NEW YORK – New York should join the majority of states in ending the practice of automatically suspending the driver's license of anyone convicted of a non-driving, drug-related offense, according to a new report.

The report, by the Prison Policy Initiative, says all but 12 states and the District of Columbia have opted out of the license suspension provision of a federal law that was passed in 1991.

Joshua Aiken, the report’s author, points out that there's no evidence the suspensions deter crime, but they perpetuate the injustices of the war on drugs.

"They're impacting low-income communities, communities who have limited access to public transportation, communities of color who are most impacted by these collateral consequences of drug convictions," he states.

Last year, almost 18,000 New Yorkers had their driver's license suspended for six months for drug convictions not related to driving.

Nationally, more than 80 percent of Americans rely on motor vehicles to get to work. And, according to Aiken, in one study 45 percent of people surveyed said they lost their jobs after their license had been suspended.

"A lot of times, employers, one of the first questions they ask is, ‘Do you have a consistent form of transportation?’” he points out. “So these suspensions really hamper people's opportunities to find and keep jobs."

Almost 90 percent of those whose licenses were suspended reported a decrease in income.

The 1991 federal law threatens states with loss of federal highway funds if they don't automatically suspend the licenses of those convicted of drug offenses. But Aiken says there's a relatively easy way out.

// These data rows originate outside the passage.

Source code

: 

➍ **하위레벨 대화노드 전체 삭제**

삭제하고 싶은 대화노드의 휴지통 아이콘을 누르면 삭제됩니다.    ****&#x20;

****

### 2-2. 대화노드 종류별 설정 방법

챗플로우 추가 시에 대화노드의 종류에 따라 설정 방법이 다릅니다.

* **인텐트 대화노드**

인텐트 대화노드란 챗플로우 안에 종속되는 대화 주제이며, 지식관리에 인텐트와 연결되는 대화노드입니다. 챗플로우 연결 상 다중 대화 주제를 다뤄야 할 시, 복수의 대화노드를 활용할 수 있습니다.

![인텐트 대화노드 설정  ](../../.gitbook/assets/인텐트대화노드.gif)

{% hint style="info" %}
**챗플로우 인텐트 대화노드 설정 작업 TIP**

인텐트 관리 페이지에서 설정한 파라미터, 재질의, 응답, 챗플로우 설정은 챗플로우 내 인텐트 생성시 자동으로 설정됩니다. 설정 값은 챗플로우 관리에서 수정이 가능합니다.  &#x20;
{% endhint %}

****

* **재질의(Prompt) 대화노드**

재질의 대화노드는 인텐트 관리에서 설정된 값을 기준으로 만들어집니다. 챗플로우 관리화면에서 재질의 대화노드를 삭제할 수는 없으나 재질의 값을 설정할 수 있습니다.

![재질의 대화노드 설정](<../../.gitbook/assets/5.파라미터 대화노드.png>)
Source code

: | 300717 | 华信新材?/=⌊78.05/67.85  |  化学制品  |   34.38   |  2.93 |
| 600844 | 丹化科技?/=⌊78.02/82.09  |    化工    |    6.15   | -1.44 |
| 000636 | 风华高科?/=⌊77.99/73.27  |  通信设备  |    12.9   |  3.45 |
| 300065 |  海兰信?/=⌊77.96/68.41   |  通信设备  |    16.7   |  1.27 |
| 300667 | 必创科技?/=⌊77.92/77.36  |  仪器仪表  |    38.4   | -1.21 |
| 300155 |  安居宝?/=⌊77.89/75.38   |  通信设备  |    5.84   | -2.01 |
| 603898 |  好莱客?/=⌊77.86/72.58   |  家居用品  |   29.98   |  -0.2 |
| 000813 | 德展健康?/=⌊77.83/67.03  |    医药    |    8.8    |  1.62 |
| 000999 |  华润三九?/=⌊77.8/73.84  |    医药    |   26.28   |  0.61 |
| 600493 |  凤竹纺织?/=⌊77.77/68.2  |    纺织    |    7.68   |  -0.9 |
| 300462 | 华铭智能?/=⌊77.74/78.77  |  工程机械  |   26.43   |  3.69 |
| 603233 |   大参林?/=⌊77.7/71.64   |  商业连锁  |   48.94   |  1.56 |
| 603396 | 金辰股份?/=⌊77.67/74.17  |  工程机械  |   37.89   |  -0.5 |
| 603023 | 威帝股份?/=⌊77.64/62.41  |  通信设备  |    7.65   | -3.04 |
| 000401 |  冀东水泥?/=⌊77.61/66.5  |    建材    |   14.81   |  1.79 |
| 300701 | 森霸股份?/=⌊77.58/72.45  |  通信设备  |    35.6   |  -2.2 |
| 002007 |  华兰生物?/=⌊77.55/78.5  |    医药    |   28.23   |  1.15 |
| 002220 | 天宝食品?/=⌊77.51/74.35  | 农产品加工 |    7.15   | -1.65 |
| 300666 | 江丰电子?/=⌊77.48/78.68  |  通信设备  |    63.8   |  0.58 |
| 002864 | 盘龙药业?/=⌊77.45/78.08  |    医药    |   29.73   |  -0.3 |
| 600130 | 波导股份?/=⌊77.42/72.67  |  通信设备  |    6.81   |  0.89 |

"As long as the governor and the state legislature inform the Department of Transportation that they don't believe in these license suspensions and are no longer going to enforce them, they can keep their highway funding," he points out.

License suspensions have been extended to a variety of other circumstances, from inability to pay fines to missed child support payments. But Aiken says many states are beginning to roll back those penalties as well.